I was worried that the move from the Beeb to Amazon would perforce obligate budgetary constraints, that the Whitechapel they had painstakingly created in the first two series would be shrunk to a few passing shots and polygonally-challenged CGI.
It’s all there. The costumes, the sets, the outdoor scenes. All of them are as they were before. So, I’m guessing that they did not lose any of the existing talent in the transfer. The cinematography is still sumptuous and it frames each wonderful actor perfectly.

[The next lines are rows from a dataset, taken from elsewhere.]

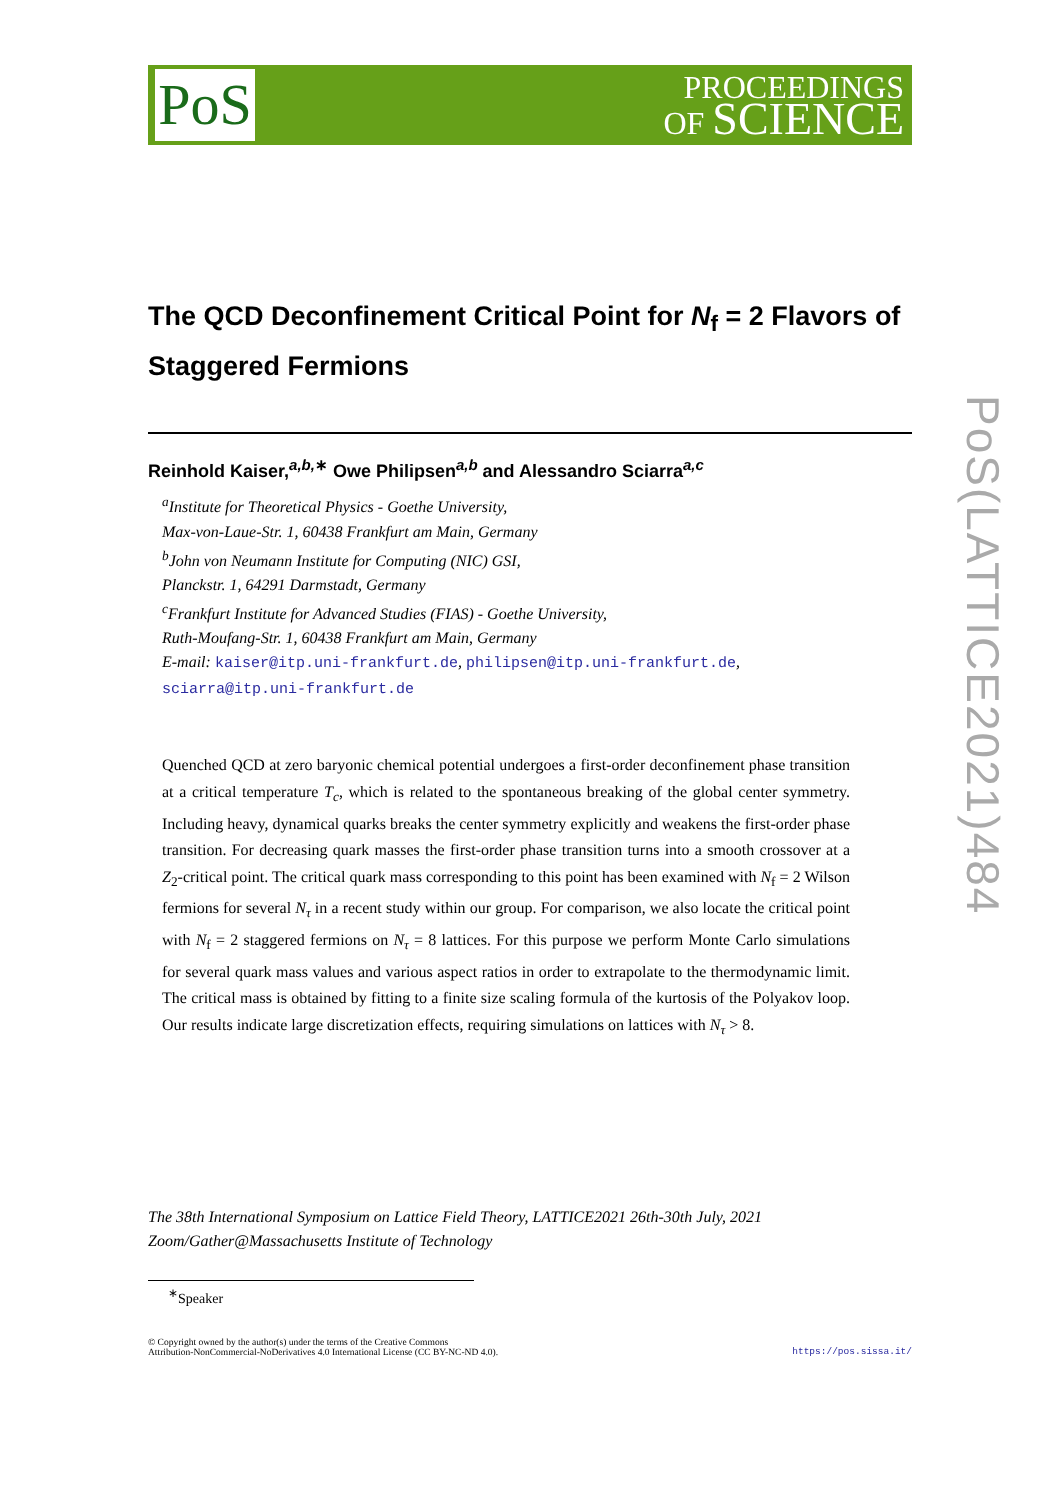PoS
PROCEEDINGS
OF SCIENCE
PoS(LATTICE2021)484
The QCD Deconfinement Critical Point for N<sub>f</sub> = 2 Flavors of Staggered Fermions
Reinhold Kaiser,<sup>a,b,∗</sup> Owe Philipsen<sup>a,b</sup> and Alessandro Sciarra<sup>a,c</sup>
<sup>a</sup> Institute for Theoretical Physics - Goethe University,
Max-von-Laue-Str. 1, 60438 Frankfurt am Main, Germany
<sup>b</sup> John von Neumann Institute for Computing (NIC) GSI,
Planckstr. 1, 64291 Darmstadt, Germany
<sup>c</sup> Frankfurt Institute for Advanced Studies (FIAS) - Goethe University,
Ruth-Moufang-Str. 1, 60438 Frankfurt am Main, Germany
E-mail: kaiser@itp.uni-frankfurt.de, philipsen@itp.uni-frankfurt.de,
sciarra@itp.uni-frankfurt.de
Quenched QCD at zero baryonic chemical potential undergoes a first-order deconfinement phase transition at a critical temperature T<sub>c</sub>, which is related to the spontaneous breaking of the global center symmetry. Including heavy, dynamical quarks breaks the center symmetry explicitly and weakens the first-order phase transition. For decreasing quark masses the first-order phase transition turns into a smooth crossover at a Z<sub>2</sub>-critical point. The critical quark mass corresponding to this point has been examined with N<sub>f</sub> = 2 Wilson fermions for several N<sub>τ</sub> in a recent study within our group. For comparison, we also locate the critical point with N<sub>f</sub> = 2 staggered fermions on N<sub>τ</sub> = 8 lattices. For this purpose we perform Monte Carlo simulations for several quark mass values and various aspect ratios in order to extrapolate to the thermodynamic limit. The critical mass is obtained by fitting to a finite size scaling formula of the kurtosis of the Polyakov loop. Our results indicate large discretization effects, requiring simulations on lattices with N<sub>τ</sub> > 8.
The 38th International Symposium on Lattice Field Theory, LATTICE2021 26th-30th July, 2021
Zoom/Gather@Massachusetts Institute of Technology
<sup>∗</sup>Speaker
© Copyright owned by the author(s) under the terms of the Creative Commons
Attribution-NonCommercial-NoDerivatives 4.0 International License (CC BY-NC-ND 4.0).
https://pos.sissa.it/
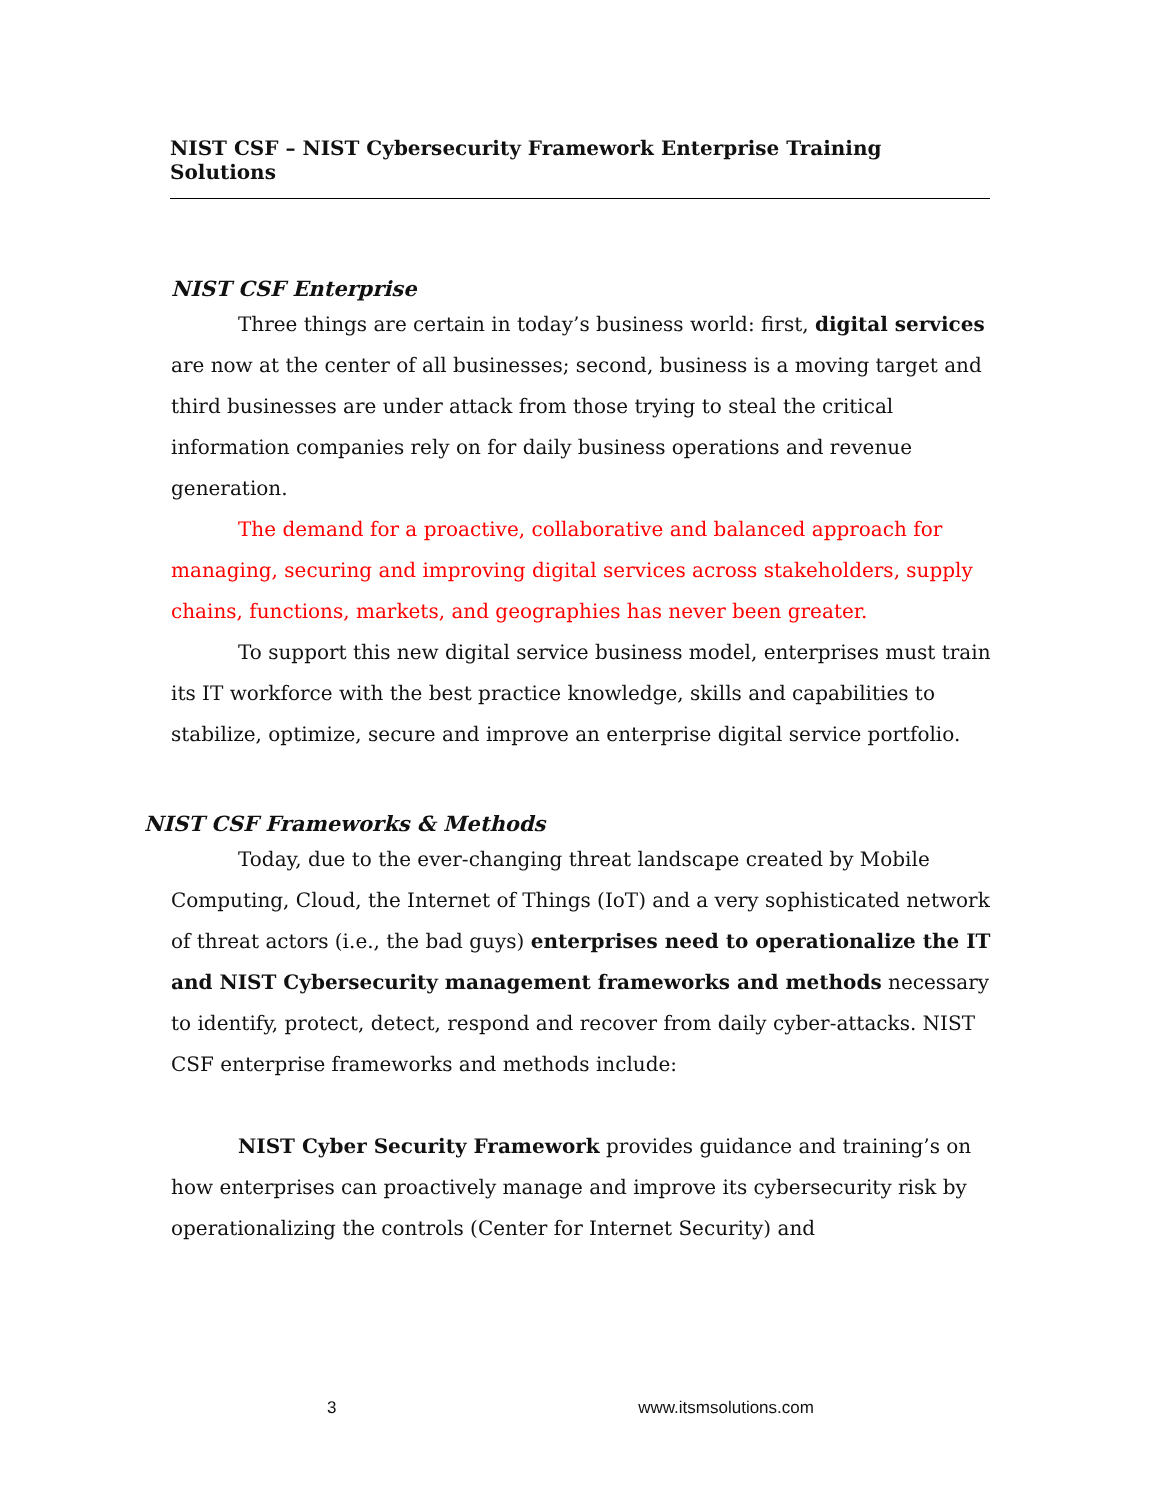NIST CSF – NIST Cybersecurity Framework Enterprise Training Solutions
NIST CSF Enterprise
Three things are certain in today’s business world: first, digital services are now at the center of all businesses; second, business is a moving target and third businesses are under attack from those trying to steal the critical information companies rely on for daily business operations and revenue generation.
The demand for a proactive, collaborative and balanced approach for managing, securing and improving digital services across stakeholders, supply chains, functions, markets, and geographies has never been greater.
To support this new digital service business model, enterprises must train its IT workforce with the best practice knowledge, skills and capabilities to stabilize, optimize, secure and improve an enterprise digital service portfolio.
NIST CSF Frameworks & Methods
Today, due to the ever-changing threat landscape created by Mobile Computing, Cloud, the Internet of Things (IoT) and a very sophisticated network of threat actors (i.e., the bad guys) enterprises need to operationalize the IT and NIST Cybersecurity management frameworks and methods necessary to identify, protect, detect, respond and recover from daily cyber-attacks. NIST CSF enterprise frameworks and methods include:
NIST Cyber Security Framework provides guidance and training’s on how enterprises can proactively manage and improve its cybersecurity risk by operationalizing the controls (Center for Internet Security) and
3 www.itsmsolutions.com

I can’t help but feel that people at the Beeb must be watching S3 and kicking themselves. There is a charm in having a detective series set in this time. No mobile phones, no googling, no CCTV-ex-machina. All this leaves more room for the actors to explore their characters. Contrarily, I would love to see a future detective yarn in which our brains are squished by heady VR, AR and other tech which is in our infancy now.
Beyond that, I have a warm, fuzzy happiness from seeing these actors together again, sparring and sparking. This is such wonderful work that deserves every recognition. The new curveball of Obsidian Estates, the ponderings on anarchy, the state, the police are simultaneously historical, contemporary and apposite. Most importantly, although it concerns itself with the broader questions of society, RS does not succumb to ISSUE OF THE WEEK-itis that is the pitfall of many modern dramas.
So, if you were chary about Ripper Street on Amazon, please do dip your toe in the river. It has changed but it is the same.